-- SUPPLIED DATA follows --

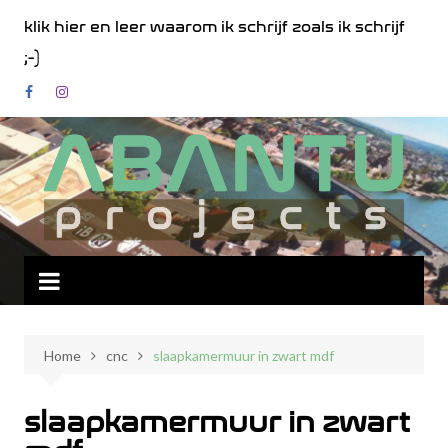
Spring
klik hier en leer waarom ik schrijf zoals ik schrijf
naar
;-)
de
inhoud
Home
cnc
slaapkamermuur in zwart mdf
slaapkamermuur in zwart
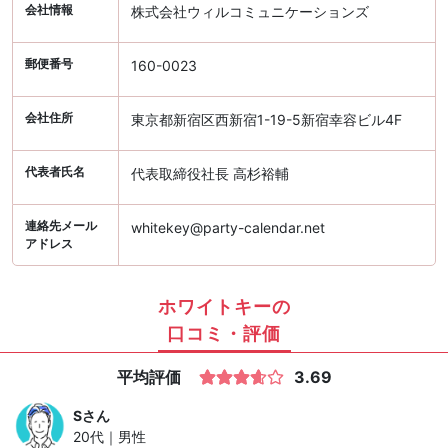
会社情報
株式会社ウィルコミュニケーションズ
郵便番号
160-0023
会社住所
東京都新宿区西新宿1-19-5新宿幸容ビル4F
代表者氏名
代表取締役社長 高杉裕輔
連絡先メール
whitekey@party-calendar.net
アドレス
ホワイトキーの
口コミ・評価
平均評価
3.69
S
さん
20代｜男性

-- SUPPLIED DATA concluded --

PROMPT
From the first line to the last, copy the records exactly and skip the pictures.

WRITTEN RESPONSE
Spring
klik hier en leer waarom ik schrijf zoals ik schrijf
naar
;-)
de
inhoud
Home
cnc
slaapkamermuur in zwart mdf
slaapkamermuur in zwart
会社情報
株式会社ウィルコミュニケーションズ
郵便番号
160-0023
会社住所
東京都新宿区西新宿1-19-5新宿幸容ビル4F
代表者氏名
代表取締役社長 高杉裕輔
連絡先メール
whitekey@party-calendar.net
アドレス
ホワイトキーの
口コミ・評価
平均評価
3.69
S
さん
20代｜男性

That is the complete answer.